Sunday, September 5, 2010
Do "Thee" Have Church There?
-Sunday, August 29th
Port St. Lucie, Florida
I told my kids, Fiona and Finley (ages 6 and soon-to-be-5), we were going to church. Fiona asked, "Are we going home to Spokane?" I told her, "No, they have church here in Florida, too."
"Oh," said Finley, "Do thee [they] have church in every world?" Yes. "Africa, too?" Uh-huh. "New Zealand?" Yes, they do. While I don't know much about the denomination I've grown up in (The Episcopal Church in the U.S., part of the Anglican Church worldwide), I do know you can find this particular version of church in nearly every country. According to Wikipedia: "...With over eighty million members the Anglican Communion is the third largest Christian communion in the world, after the Roman Catholic Church and the Eastern Orthodox Church." That means the kids and I should be able to find old and familiar just about anywhere, even though we could never replicate the history and love we share with members of our home parish, St. John's Episcopal Cathedral in Spokane.

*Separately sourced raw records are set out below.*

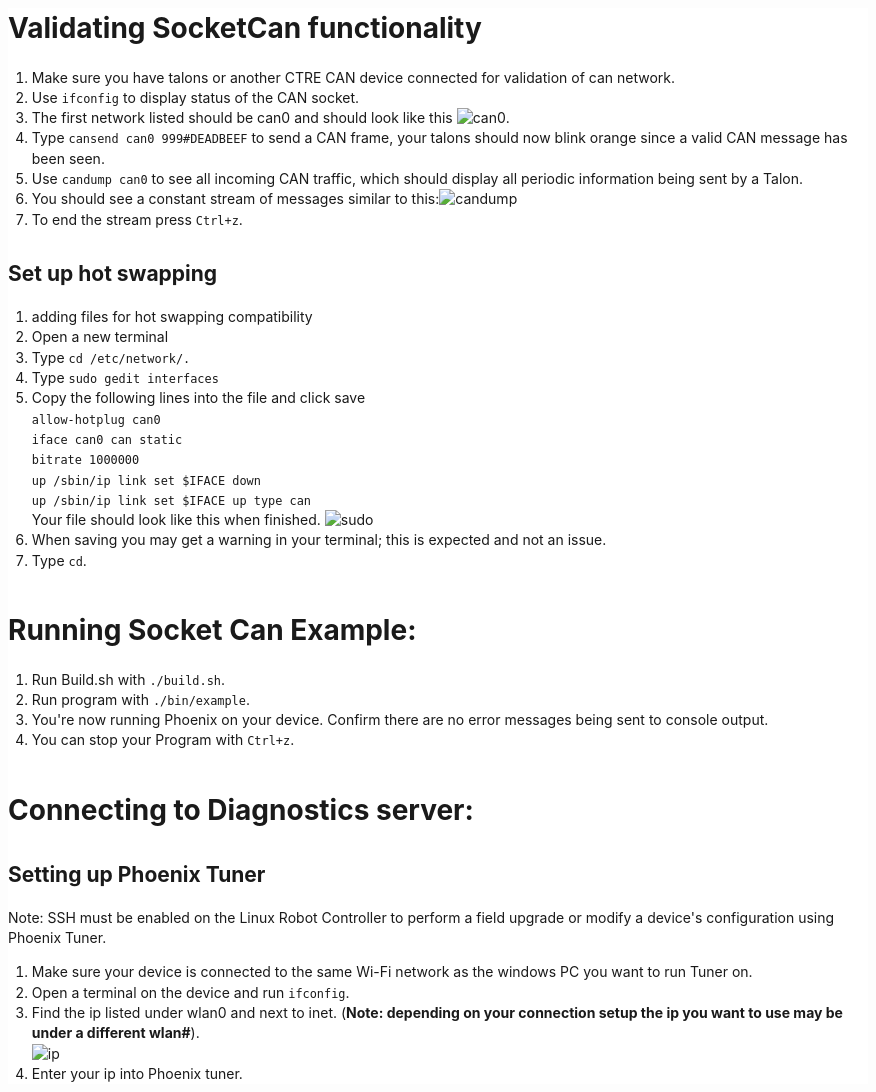 # Validating SocketCan functionality 
1. Make sure you have talons or another CTRE CAN device connected for validation of can network.
2. Use `ifconfig` to display status of the CAN socket.
3. The first network listed should be can0 and should look like this
![can0](https://user-images.githubusercontent.com/51933047/63381988-c6733e80-c367-11e9-91fc-7e2f620fea02.png).  
4. Type `cansend can0 999#DEADBEEF` to send a CAN frame, your talons should now blink orange since a valid CAN message has been seen.
5. Use `candump can0` to see all incoming CAN traffic, which should display all periodic information being sent by a Talon.  
6. You should see a constant stream of messages similar to this:![candump](https://user-images.githubusercontent.com/51933047/63384109-2f5cb580-c36c-11e9-8688-d3fa774eab43.png)
7. To end the stream press `Ctrl+z`.



## Set up hot swapping
1. adding files for hot swapping compatibility 
2. Open a new terminal
3. Type `cd /etc/network/.`
4. Type `sudo gedit interfaces`
5. Copy the following lines into the file and click save  
    `allow-hotplug can0`    
    `iface can0 can static`     
    `bitrate 1000000`    
    `up /sbin/ip link set $IFACE down`    
    `up /sbin/ip link set $IFACE up type can`    
    Your file should look like this when finished.
![sudo](https://user-images.githubusercontent.com/51933047/63291621-e9332380-c291-11e9-8eac-91f53e9e89ce.png)
6.	When saving you may get a warning in your terminal; this is expected and not an issue.
7. Type `cd`.

# Running Socket Can Example: 
1.	Run Build.sh with `./build.sh`.
2.	Run program with `./bin/example`.
3.	You're now running Phoenix on your device. Confirm there are no error messages being sent to console output.
4.	You can stop your Program with `Ctrl+z`.

# Connecting to Diagnostics server:
## Setting up Phoenix Tuner
Note: SSH must be enabled on the Linux Robot Controller to perform a field upgrade or modify a device's configuration using Phoenix Tuner.
1. Make sure your device is connected to the same Wi-Fi network as the windows PC you want to run Tuner on. 
2. Open a terminal on the device and run `ifconfig`.
3. Find the ip listed under wlan0 and next to inet. (**Note: depending on your connection setup the ip you want to use may be under a different wlan#**).   
![ip](https://user-images.githubusercontent.com/51933047/63195155-e214d700-c03f-11e9-949a-33190ce20944.PNG)  
4. Enter your ip into Phoenix tuner. 
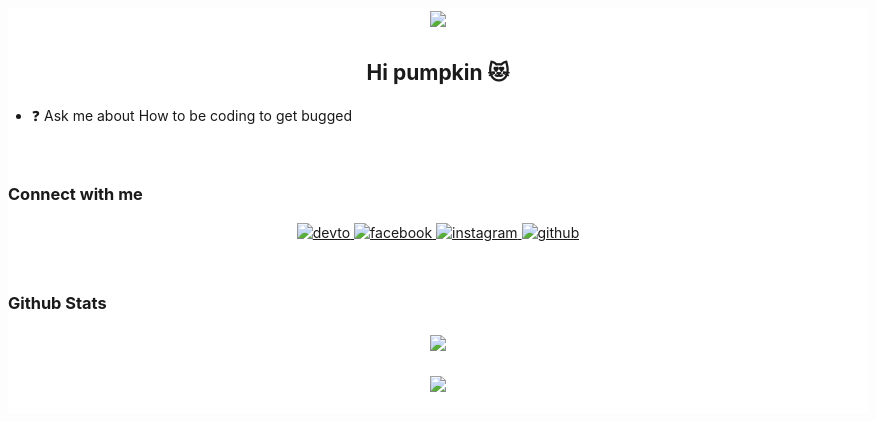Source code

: <div align="center">
<img src="https://thumbs.gfycat.com/ConcreteNearJavalina-size_restricted.gif" align="center" style="width: 100%" />
</div>  
  

## **<div align="center">Hi pumpkin 😻</div>**  
- ❓ Ask me about How to be coding to get bugged  
<br/>  

### Connect with me  
<div align="center">
<a href="https://dev.to/nikepitchaya" target="_blank">
<img src=https://img.shields.io/badge/dev.to-%2308090A.svg?&style=for-the-badge&logo=dev.to&logoColor=white alt=devto style="margin-bottom: 5px;" />
</a>
<a href="https://www.facebook.com/silendentt.clientt.7" target="_blank">
<img src=https://img.shields.io/badge/facebook-%232E87FB.svg?&style=for-the-badge&logo=facebook&logoColor=white alt=facebook style="margin-bottom: 5px;" />
</a>
<a href="https://instagram.com/_nikiiiiiiiiiii_" target="_blank">
<img src=https://img.shields.io/badge/instagram-%23000000.svg?&style=for-the-badge&logo=instagram&logoColor=white alt=instagram style="margin-bottom: 5px;" />
</a>
<a href="https://github.com/nikepitchaya" target="_blank">
<img src=https://img.shields.io/badge/github-%2324292e.svg?&style=for-the-badge&logo=github&logoColor=white alt=github style="margin-bottom: 5px;" />
</a>  
</div>  
  
<br/>  

### Github Stats  
<div align="center"><img src="https://github-readme-stats.vercel.app/api?username=nikepitchaya&show_icons=true&count_private=true&hide_border=true" align="center" /></div>  

<br/>  

<div align="center">
<img src="https://komarev.com/ghpvc/?username=nikepitchaya&&style=flat-square" align="center" />
</div>  
  

<br/>  



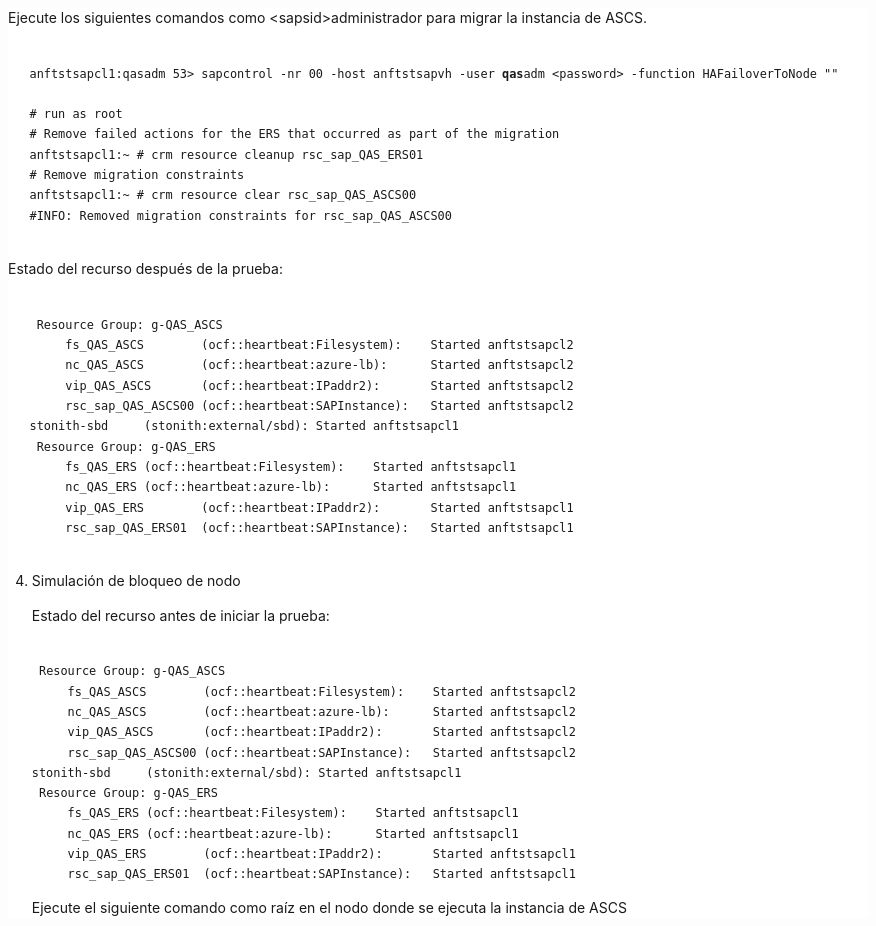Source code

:    Ejecute los siguientes comandos como \<sapsid>administrador para migrar la instancia de ASCS.

   <pre><code>
   anftstsapcl1:qasadm 53> sapcontrol -nr 00 -host anftstsapvh -user <b>qas</b>adm &lt;password&gt; -function HAFailoverToNode ""
   
   # run as root
   # Remove failed actions for the ERS that occurred as part of the migration
   anftstsapcl1:~ # crm resource cleanup rsc_sap_QAS_ERS01
   # Remove migration constraints
   anftstsapcl1:~ # crm resource clear rsc_sap_QAS_ASCS00
   #INFO: Removed migration constraints for rsc_sap_QAS_ASCS00
   </code></pre>

   Estado del recurso después de la prueba:

   <pre><code>
    Resource Group: g-QAS_ASCS
        fs_QAS_ASCS        (ocf::heartbeat:Filesystem):    Started anftstsapcl2
        nc_QAS_ASCS        (ocf::heartbeat:azure-lb):      Started anftstsapcl2
        vip_QAS_ASCS       (ocf::heartbeat:IPaddr2):       Started anftstsapcl2
        rsc_sap_QAS_ASCS00 (ocf::heartbeat:SAPInstance):   Started anftstsapcl2
   stonith-sbd     (stonith:external/sbd): Started anftstsapcl1
    Resource Group: g-QAS_ERS
        fs_QAS_ERS (ocf::heartbeat:Filesystem):    Started anftstsapcl1
        nc_QAS_ERS (ocf::heartbeat:azure-lb):      Started anftstsapcl1
        vip_QAS_ERS        (ocf::heartbeat:IPaddr2):       Started anftstsapcl1
        rsc_sap_QAS_ERS01  (ocf::heartbeat:SAPInstance):   Started anftstsapcl1
   </code></pre>

4. Simulación de bloqueo de nodo 

   Estado del recurso antes de iniciar la prueba:

   <pre><code>
    Resource Group: g-QAS_ASCS
        fs_QAS_ASCS        (ocf::heartbeat:Filesystem):    Started anftstsapcl2
        nc_QAS_ASCS        (ocf::heartbeat:azure-lb):      Started anftstsapcl2
        vip_QAS_ASCS       (ocf::heartbeat:IPaddr2):       Started anftstsapcl2
        rsc_sap_QAS_ASCS00 (ocf::heartbeat:SAPInstance):   Started anftstsapcl2
   stonith-sbd     (stonith:external/sbd): Started anftstsapcl1
    Resource Group: g-QAS_ERS
        fs_QAS_ERS (ocf::heartbeat:Filesystem):    Started anftstsapcl1
        nc_QAS_ERS (ocf::heartbeat:azure-lb):      Started anftstsapcl1
        vip_QAS_ERS        (ocf::heartbeat:IPaddr2):       Started anftstsapcl1
        rsc_sap_QAS_ERS01  (ocf::heartbeat:SAPInstance):   Started anftstsapcl1
   </code></pre>

   Ejecute el siguiente comando como raíz en el nodo donde se ejecuta la instancia de ASCS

Why does it matter? For one thing, because we'll be on the road for so long, we'll need faith communities along the way. A year-long journey does not a beach vacation make. And even for those of us whose knowledge of the bible, theology, philosophy, etc...can be measured in pinches and teaspoons, church is grounding. It's a place where they have to take you in. Last week, at St. Andrew's Episopal in Ft. Pierce, Florida, I sang the same hymns, said the same prayers, listened to the same bible verses as I've heard since I can remember. One of the lessons (from Hebrews 13) talked about hospitality, which is something we've received in bulk since Sean got sick last September. We're especially reliant on hospitality during our travels. The verse includes these words: "Do not neglect to show hospitality to strangers, for by doing that some have entertained angels without knowing it..." We are neither strangers to those who've hosted us, nor are we angels (just ask anyone who's spent more than 5 minutes with Finley, or with me, for that matter), but still, I have witnessed Christ-like love from so many people, the verse holds special meaning.
The priest during his sermon talked about a church he'd visited (incognito) where no one welcomed him. He said he later shared that story with others who'd remarked they'd sat in that same church (those folks were all talking about different parishes). His point was that we've all entered the non-welcoming church, and who wants to be part of that? The 60-or-so worshippers at St. Andrews applauded their visitors (us), which may be something they do routinely.
Even in a new place, some things remained the same: the kids drew on the church bulletins during the entire service; they trotted to the back of the aisle to deposit a dropped quarter in the collection plate like they knew what they were doing; they eagerly sipped communion wine and then told me they, "...didn't get a big enough drink."
The kids were delighted to learn St. Andrews also had post-service cookies (Oreos and apricot danish). An elderly member, trying to be helpful, pulled away a nearly-finished pot of coffee and spilled about a half-cup of hot liquid on my hand (no harm done). An 8-year-old girl shared her bendy bracelets with Fiona and Finley. Two other church members inquired, with genuine interest, about our travels.
We drove a half-hour in a rainstorm because my worship/community tank was running a bit empty. Why I would seek comfort in church is still a mystery for me, one to explore another time, since I have a bone (an entire skeleton) to pick with God, but I digress...
Thank goodness I could refuel in a new, yet familiar place. Thank goodness the people inside were gracious. You never know when the stranger will come to your church/workplace/soccer team. I pray we all find a heart for hospitality.